• YOUR GOAL
Scan the material below and copy every line holding the word "someone".
Segment Start: RECORDED INFORMATION
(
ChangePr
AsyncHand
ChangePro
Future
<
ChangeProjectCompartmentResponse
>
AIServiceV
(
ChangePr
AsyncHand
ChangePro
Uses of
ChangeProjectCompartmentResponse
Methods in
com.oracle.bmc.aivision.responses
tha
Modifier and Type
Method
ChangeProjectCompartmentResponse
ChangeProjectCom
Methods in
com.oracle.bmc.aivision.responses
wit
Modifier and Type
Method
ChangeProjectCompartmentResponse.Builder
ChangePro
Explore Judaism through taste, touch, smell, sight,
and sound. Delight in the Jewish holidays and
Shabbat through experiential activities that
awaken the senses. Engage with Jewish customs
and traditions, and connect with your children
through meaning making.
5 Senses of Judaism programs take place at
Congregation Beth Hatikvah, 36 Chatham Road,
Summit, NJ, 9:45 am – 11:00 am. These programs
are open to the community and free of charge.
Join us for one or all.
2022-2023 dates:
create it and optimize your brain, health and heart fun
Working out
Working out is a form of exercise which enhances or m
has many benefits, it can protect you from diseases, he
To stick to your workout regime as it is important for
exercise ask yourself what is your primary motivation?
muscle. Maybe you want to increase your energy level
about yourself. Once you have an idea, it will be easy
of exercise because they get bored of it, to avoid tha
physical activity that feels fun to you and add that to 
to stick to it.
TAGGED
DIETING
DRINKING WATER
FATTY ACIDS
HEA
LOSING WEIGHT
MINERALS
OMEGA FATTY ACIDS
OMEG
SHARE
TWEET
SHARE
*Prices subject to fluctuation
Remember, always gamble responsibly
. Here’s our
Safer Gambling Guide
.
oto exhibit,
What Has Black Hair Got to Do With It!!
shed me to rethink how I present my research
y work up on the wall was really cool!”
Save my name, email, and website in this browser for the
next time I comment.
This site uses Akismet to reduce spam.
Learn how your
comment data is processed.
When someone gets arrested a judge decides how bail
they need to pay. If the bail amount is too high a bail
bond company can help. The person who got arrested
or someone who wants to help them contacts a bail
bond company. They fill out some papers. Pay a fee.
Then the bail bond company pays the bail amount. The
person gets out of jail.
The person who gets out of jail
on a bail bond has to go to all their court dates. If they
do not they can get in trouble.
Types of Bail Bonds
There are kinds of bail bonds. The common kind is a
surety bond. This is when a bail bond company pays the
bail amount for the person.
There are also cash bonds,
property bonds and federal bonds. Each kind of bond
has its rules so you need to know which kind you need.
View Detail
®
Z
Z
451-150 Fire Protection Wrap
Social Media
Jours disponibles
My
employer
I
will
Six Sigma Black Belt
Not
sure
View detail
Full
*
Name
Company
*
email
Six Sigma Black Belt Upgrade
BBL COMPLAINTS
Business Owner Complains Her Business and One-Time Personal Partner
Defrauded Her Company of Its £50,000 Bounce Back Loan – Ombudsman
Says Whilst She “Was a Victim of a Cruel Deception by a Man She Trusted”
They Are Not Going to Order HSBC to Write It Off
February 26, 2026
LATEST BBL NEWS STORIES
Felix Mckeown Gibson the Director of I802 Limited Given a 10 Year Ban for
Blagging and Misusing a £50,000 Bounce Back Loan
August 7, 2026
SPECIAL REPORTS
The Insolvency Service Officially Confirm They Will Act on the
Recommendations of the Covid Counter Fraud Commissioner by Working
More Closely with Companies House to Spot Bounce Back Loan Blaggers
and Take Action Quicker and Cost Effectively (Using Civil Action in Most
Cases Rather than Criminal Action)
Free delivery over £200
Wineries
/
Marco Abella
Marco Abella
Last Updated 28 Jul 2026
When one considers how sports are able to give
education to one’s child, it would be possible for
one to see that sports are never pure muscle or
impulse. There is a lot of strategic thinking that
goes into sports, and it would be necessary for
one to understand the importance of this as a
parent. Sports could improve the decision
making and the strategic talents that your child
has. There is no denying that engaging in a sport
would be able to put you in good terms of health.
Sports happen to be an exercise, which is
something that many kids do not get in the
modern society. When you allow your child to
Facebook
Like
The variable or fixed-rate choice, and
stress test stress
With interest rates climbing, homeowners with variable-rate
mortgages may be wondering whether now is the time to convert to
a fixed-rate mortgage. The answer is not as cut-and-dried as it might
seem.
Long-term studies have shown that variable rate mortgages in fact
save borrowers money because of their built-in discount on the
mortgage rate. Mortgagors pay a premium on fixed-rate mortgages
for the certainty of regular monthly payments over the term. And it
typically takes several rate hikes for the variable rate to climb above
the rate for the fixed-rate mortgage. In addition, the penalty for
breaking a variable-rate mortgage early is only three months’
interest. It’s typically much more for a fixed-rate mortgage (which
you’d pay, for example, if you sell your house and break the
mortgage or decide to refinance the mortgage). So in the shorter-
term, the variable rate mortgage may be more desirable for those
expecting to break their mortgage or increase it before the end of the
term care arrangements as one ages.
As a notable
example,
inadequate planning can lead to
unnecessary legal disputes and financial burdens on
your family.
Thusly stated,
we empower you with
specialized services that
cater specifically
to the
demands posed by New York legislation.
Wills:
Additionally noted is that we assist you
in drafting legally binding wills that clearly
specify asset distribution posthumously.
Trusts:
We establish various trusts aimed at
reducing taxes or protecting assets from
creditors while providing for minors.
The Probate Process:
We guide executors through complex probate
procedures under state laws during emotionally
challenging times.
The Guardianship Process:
Segment End: RECORDED INFORMATION
• YOUR RESPONSE
When someone gets arrested a judge decides how bail
or someone who wants to help them contacts a bail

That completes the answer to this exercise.